Please answer these questions from the article on childhood cancer survivors:
1. How many survivors of childhood cancer are estimated to be living in the United States today?
2. At which school is Siobhan Phillips an assistant professor of preventive medicine?
3. What percentage of the survivors had survived five or more years after diagnosis?

--- Page extract Enclosed Below ---

An estimated 388,501 survivors of childhood cancer are living in the United States today
THURSDAY, April 2, 2015 (HealthDay News) — About 70 percent of adults who survived cancer in childhood have a mild or moderate chronic condition, and nearly one-third have a severe, disabling, or life-threatening condition, according to a new study published in the April issue of Cancer Epidemiology, Biomarkers & Prevention.
Siobhan Phillips, Ph.D., an assistant professor of preventive medicine at the Northwestern University Feinberg School of Medicine in Chicago, and colleagues examined information collected between 1975 and 2011 from two large cancer studies that included 26 cancer centers in North America. Today, an estimated 388,501 survivors of childhood cancer are living in the United States. “This is an increase of 59,849 from the previous estimate made in 2005,” Phillips told HealthDay.
Of these survivors, 83.5 percent had survived five or more years after diagnosis. Approximately 70 percent of survivors were found to have a mild or moderate chronic condition, while 32 percent were found to have a serious, disabling, life-threatening chronic condition. “An estimated 35 percent of the survivors, ages 20 to 49, had thinking or developmental problems, and about 13 to 17 percent of those in this age group had functional impairment, activity limitations, impaired mental health, pain, or anxiety and fear,” according to Phillips.
“The fact that many of the indicators of the chronic conditions we examined increased with age was not altogether surprising. However, when you look at the age of these survivors, the magnitude of these conditions at relatively young ages is quite striking,” Phillips said. Typically, these health conditions wouldn’t be expected to be a problem until people are much older. “Therefore, it is important to understand how we can help prevent and lower the risk of chronic conditions and compromised functioning in this population,” she added.

--- End of Enclosed Page extract ---
--- Records Enclosed Below ---

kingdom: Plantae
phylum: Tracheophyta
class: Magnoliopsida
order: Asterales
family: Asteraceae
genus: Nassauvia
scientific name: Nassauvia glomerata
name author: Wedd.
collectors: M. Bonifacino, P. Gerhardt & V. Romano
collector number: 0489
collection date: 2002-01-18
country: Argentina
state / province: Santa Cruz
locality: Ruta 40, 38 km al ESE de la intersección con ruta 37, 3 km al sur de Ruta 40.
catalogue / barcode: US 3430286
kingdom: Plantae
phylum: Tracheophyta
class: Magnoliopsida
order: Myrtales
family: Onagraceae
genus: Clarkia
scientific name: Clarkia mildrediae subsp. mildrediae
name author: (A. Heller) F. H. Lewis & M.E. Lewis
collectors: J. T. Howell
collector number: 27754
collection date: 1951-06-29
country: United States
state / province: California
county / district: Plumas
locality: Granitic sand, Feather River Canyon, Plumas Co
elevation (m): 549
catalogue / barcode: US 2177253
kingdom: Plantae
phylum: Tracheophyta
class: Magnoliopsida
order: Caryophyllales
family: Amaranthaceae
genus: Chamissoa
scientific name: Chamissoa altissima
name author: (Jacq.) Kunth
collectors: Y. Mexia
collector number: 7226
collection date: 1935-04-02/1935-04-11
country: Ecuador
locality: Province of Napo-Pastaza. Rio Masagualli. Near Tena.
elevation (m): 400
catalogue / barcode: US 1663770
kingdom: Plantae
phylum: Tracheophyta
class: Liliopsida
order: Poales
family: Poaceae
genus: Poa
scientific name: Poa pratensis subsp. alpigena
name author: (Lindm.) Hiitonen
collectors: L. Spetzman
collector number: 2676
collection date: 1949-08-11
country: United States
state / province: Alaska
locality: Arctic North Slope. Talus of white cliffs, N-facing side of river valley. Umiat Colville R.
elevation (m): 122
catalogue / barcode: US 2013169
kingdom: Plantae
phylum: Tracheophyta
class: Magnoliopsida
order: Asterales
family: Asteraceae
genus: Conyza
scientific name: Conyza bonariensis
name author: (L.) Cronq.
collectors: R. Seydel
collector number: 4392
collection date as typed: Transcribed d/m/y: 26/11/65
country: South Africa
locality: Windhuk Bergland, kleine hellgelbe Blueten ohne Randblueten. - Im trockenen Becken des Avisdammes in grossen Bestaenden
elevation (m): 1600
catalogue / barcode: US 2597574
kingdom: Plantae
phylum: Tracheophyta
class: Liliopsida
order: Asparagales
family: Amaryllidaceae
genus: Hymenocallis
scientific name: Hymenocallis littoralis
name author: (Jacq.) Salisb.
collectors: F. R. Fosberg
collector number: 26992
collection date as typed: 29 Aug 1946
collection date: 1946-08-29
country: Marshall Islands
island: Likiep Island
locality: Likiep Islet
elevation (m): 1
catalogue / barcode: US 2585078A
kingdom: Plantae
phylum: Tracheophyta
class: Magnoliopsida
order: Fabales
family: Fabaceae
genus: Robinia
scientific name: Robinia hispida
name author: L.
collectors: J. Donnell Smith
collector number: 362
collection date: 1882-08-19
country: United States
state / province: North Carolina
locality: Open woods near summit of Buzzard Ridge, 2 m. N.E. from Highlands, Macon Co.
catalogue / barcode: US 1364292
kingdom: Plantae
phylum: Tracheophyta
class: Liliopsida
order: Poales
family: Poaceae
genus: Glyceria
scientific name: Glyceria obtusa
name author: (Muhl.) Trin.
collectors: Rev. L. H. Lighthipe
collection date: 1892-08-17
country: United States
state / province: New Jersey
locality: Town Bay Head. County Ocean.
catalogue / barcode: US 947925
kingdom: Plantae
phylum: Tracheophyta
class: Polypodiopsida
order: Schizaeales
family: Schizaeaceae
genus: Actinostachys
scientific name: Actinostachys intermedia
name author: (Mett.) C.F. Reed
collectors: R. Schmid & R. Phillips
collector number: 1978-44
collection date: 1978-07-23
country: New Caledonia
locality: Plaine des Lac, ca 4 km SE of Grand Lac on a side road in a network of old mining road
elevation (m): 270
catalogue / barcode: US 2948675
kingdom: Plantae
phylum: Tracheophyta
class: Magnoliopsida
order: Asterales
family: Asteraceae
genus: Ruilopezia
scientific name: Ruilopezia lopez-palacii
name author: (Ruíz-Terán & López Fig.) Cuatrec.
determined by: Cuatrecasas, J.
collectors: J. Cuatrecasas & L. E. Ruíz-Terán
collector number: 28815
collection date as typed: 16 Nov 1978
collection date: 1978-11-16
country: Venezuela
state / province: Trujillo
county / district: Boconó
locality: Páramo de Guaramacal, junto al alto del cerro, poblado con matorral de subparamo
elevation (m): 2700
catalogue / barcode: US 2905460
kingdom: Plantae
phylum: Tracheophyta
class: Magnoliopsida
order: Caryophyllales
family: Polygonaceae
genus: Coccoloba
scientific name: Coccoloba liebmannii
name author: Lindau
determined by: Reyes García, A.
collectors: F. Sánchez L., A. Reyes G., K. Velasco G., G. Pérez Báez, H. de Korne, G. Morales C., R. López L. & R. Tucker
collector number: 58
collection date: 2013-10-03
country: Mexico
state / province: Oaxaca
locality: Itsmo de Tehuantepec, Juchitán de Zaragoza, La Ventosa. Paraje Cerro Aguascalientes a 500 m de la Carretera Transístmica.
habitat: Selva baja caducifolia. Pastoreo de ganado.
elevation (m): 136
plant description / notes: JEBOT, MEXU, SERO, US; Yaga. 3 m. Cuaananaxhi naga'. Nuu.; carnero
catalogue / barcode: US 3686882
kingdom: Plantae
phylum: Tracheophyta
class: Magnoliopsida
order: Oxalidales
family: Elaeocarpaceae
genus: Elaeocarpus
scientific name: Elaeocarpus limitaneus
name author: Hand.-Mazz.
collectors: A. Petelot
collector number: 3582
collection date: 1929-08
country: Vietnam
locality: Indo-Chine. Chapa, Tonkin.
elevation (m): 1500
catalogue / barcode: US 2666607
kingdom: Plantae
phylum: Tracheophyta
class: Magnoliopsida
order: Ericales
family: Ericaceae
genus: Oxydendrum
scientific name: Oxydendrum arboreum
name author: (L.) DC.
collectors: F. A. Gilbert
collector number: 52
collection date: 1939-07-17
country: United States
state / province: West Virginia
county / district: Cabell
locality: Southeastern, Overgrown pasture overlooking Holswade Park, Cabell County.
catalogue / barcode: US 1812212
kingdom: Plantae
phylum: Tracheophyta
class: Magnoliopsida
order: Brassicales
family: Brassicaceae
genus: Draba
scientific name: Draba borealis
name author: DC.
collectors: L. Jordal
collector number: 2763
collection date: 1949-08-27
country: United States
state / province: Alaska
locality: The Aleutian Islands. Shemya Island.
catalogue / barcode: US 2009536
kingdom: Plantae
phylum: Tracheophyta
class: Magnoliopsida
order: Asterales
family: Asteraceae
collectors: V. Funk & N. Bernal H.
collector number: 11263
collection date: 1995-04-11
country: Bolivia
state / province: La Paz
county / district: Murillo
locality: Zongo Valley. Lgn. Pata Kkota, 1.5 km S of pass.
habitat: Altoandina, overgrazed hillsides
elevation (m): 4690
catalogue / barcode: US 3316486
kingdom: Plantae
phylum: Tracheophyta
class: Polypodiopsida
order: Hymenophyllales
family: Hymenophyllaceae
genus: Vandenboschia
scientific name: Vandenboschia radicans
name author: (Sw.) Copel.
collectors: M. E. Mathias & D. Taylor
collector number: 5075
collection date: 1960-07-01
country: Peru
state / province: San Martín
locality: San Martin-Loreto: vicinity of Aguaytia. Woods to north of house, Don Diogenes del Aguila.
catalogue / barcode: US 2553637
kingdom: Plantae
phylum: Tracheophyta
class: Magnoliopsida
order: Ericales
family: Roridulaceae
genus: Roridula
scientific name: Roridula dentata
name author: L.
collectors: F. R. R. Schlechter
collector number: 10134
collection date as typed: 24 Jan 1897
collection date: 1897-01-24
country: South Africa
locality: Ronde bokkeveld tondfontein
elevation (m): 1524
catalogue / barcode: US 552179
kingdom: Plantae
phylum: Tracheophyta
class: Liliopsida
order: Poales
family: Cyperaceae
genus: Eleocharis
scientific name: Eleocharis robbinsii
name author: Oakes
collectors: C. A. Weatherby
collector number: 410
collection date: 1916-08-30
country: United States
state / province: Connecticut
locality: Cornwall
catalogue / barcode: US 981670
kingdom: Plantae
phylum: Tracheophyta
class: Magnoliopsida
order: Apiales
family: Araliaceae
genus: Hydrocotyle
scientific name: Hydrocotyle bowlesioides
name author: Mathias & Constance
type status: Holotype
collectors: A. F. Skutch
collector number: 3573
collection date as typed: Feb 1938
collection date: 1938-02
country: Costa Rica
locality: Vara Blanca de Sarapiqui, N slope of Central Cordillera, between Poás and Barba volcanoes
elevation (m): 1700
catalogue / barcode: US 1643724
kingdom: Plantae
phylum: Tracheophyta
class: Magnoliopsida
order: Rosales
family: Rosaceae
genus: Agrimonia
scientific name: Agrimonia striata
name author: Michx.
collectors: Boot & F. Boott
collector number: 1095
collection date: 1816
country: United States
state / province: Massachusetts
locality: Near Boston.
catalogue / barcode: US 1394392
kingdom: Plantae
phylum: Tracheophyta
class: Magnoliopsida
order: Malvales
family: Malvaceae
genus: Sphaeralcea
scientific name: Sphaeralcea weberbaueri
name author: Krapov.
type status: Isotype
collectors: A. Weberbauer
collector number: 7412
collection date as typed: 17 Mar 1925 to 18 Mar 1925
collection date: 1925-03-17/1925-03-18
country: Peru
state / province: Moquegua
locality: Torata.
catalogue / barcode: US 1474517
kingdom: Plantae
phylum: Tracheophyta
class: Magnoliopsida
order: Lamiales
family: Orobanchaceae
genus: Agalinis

--- End of Enclosed Records ---

-- Your response --
1. 388,501
2. The Northwestern University Feinberg School of Medicine in Chicago
3. 83.5 percent